I call bullshit, though I'm sure you don;t see it that way. It's not like you'll have to put your life on hold and read them all. Read one a year, or every other year. Take advantage of your youth. The Robicheaux books are wonderful reads, unlike any other series.

I, too, don;t feel I'll ever write half that well. That doesn't mean I don't enjoy his work, and that I don't learn some little thing from almost every Robicheaux book that makes me a little better writer.

Kiwicraig said...

I understand what you're saying Declan. I've actually read three of JLB's Robicheuax novels in the past month, over the summer break here in NZ (NEON RAIN, LAST CAR TO ELYSIAN FIELDS, TIN ROOF BLOWDOWN), and they are just on another level to most other crime and thriller fiction I read.

Every line in every paragraph is layered and lush. As a (in my case non-fiction, journalist) writer, it almost makes you cry to realise you can never, ever write something like that....

lil Gluckstern said...

When I pick up a Robicheaux book, I am transported to a familiar place, one that I have never seen, but I can smell and hear...and feel. Connolly's tribute is apt, I'd like to add Swan Peak to the books that others have recommended, because there is a window to Burke's view on his very important feelings about society. Not his best, but worthy. So important is his view of friendship, his love of those who love him. I hope for the next book. Burke's courage and honesty shine in his writing, and we are there with him. (You don't know what you will do, Declan, your sense of immediacy is just different from some other writers.)

Peter Rozovsky said...

I'd only read novels that weren't just better than anything I can do myself (not too difficult, it has to be said), but novels better than anything I could ever imagine writing myself. And not just to learn from them, or to force myself to aim higher; just for the pure joy of reading superb writers.

I can think of no worthier reason to read. I have been reading lots of Dashiell Hammett in recent months, so I know something of this splendid goal myself.
==========================
Detectives Beyond Borders
"Because Murder Is More Fun Away From Home"
http://www.detectivesbeyondborders.blogspot.com/

col2910 said...

Probably very good to read, as no question his writing is superb.

It's probably churlish to complain, but at episode 18 of Dave the legend, inevitably conquering his demons, whilst overcoming the bad guys it's tiring - well it is to this reader.

I'd far rather read about Dave getting knocked off and Clete Purcell unleashed as his avenging angel.....but it won't happen.
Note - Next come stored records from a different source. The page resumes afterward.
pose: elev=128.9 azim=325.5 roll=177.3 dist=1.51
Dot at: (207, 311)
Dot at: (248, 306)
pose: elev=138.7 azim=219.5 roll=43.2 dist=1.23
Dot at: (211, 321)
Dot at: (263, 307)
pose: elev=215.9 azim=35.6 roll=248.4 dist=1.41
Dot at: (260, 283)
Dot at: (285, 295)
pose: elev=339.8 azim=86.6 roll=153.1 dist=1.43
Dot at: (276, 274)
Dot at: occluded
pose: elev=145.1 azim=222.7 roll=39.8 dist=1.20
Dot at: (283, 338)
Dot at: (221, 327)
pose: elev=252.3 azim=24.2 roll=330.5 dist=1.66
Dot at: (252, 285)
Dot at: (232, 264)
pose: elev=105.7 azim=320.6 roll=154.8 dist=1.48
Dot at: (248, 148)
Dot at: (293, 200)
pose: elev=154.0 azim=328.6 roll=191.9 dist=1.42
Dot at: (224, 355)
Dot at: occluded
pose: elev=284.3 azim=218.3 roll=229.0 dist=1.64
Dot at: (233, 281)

IMHO the series has gone on far too long, and I just can't take Robicheaux seriously any more

Author Scott Nicholson said...

Burke. Sigh.

Scott Nicholson
http://www.hauntedcomputer.com

@frankamcgrath said...

Agreed. It's the descriptions of micro physical movements that make the writing so convincing ("he pinched the fatigue from the corner of his eyes"..."... his thoughts collecting in his eyes.." combined with a dry humour that I love.